Work request 1 | Name every source across which the post on robot memory says a single autonomous vehicle generates sensor data each day.
Work request 2 | Reproduce word for word the part of the post on robot memory from "The industry has" to "trying to close.".

Passage provided |
********
Most humanoid robots you've watched fold a shirt or pour a glass of water this year are, more or less, stateless inference machines.
I'm not saying that to take a shot at the teams building them — the policies they're shipping are genuinely impressive. I just mean it literally: the production-grade humanoids running today take in the last few seconds of camera input, feed it to a vision-language-action model, compute the next action, and discard the rest. Power-cycle the robot and it doesn't know it cleaned the kitchen yesterday.
It's not that the field doesn't want long-horizon memory. The most-cited reference architecture for "robot that remembers," published in 2024 and held up as the state of the art, embeds video captions into a vector database — but that vector database runs as a separate server. So the moment the robot loses wifi, the memory layer goes with it. That's a reasonable design for a research demo, harder to live with in the field.
The same shape shows up in autonomous driving. A single vehicle generates 1–10 TB of sensor data per day across cameras, LIDAR, radar, IMU, and CAN — and the standard ROS recording layer caps at around 110 MB/s, which means under load, LIDAR sweeps get dropped, multi-camera setups lose frames, and the "we'll query this later" plan quietly becomes "we'll hope this was captured."
The industry has done remarkable work on the generative side — translating sensor data into actions. The persistence side — keeping the sensor data and the perceptions queryable on the device that produced them — has had less attention. That's the gap we've been trying to close.
What I built
A single embedded binary that runs three engines side by side on the robot itself:
- Vector — perception embeddings with the same on-disk 100% recall search I wrote about last week. The robot stores scenes and recalls similar ones in milliseconds, without phoning home.
- Document — calibration parameters, firmware state, prompt templates. Anything structured that has to survive a power cycle.
- Time-series — joint encoders, IMU, force/torque, tactile arrays, LIDAR sweeps. Ingested at machine rates into the same process as the memory layer.
********
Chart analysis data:
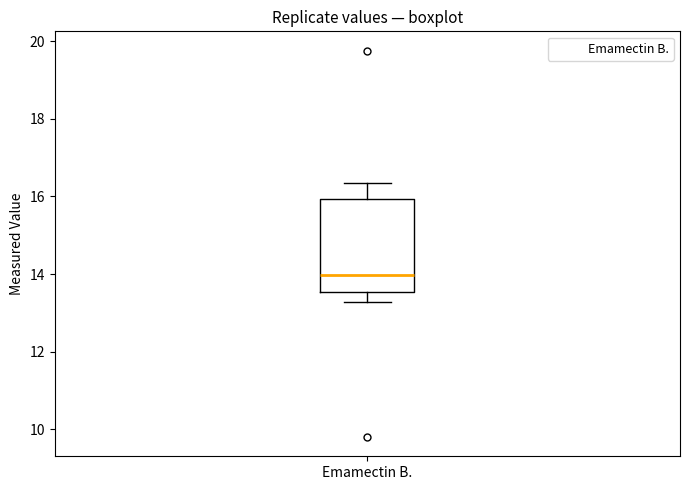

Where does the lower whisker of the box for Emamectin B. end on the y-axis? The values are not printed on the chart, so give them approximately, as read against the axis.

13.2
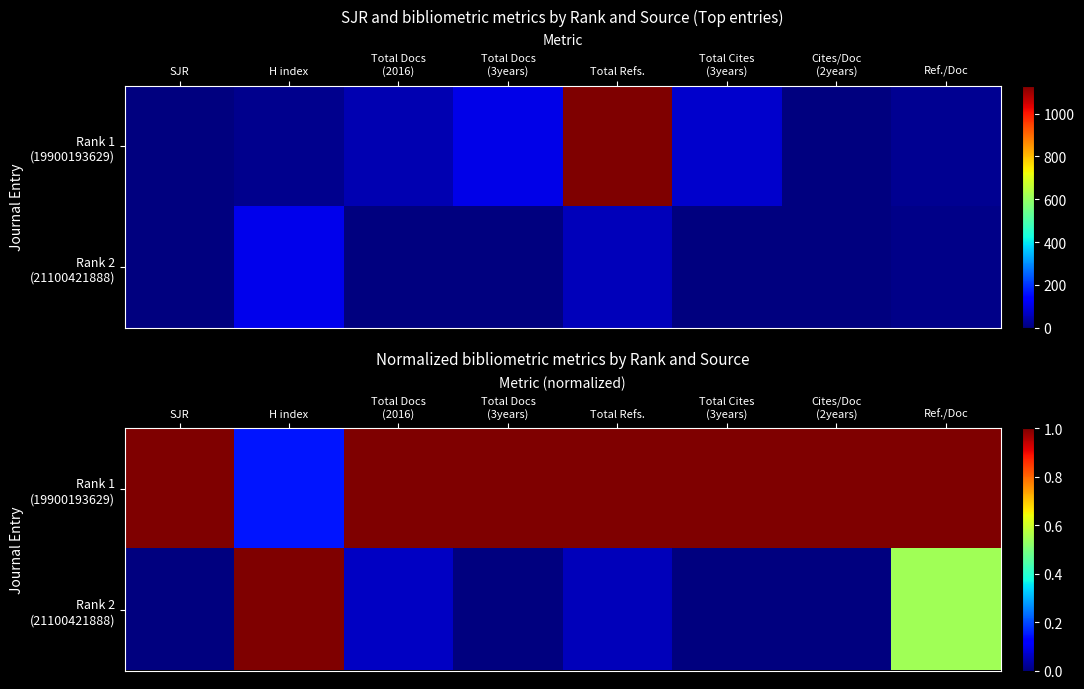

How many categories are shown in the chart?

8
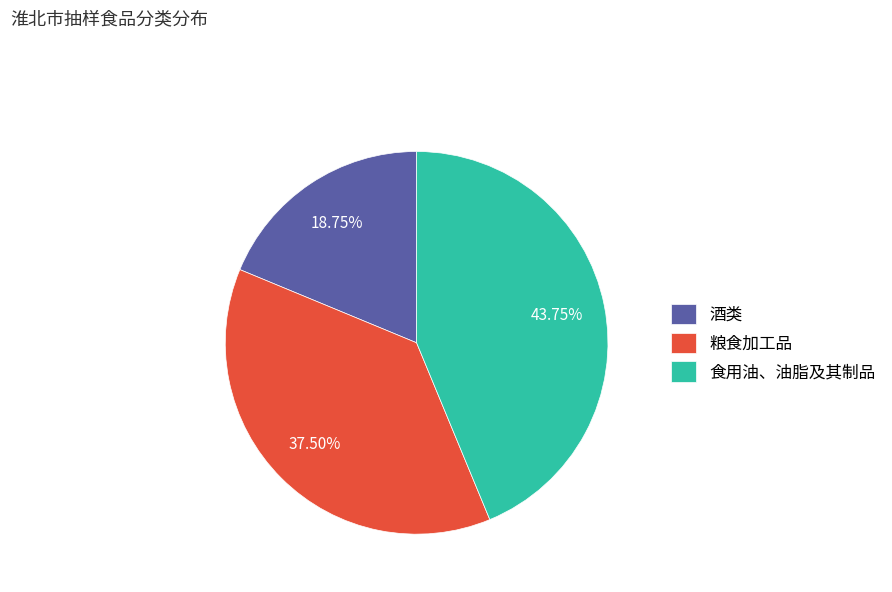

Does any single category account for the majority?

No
********
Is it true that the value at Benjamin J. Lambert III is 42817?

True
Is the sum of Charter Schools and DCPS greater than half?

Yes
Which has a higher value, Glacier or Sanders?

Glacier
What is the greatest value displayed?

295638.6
********
Exercise solution 1 | Cameras, LIDAR, radar, IMU, and CAN.

Exercise solution 2 |
The industry has done remarkable work on the generative side — translating sensor data into actions. The persistence side — keeping the sensor data and the perceptions queryable on the device that produced them — has had less attention. That's the gap we've been trying to close.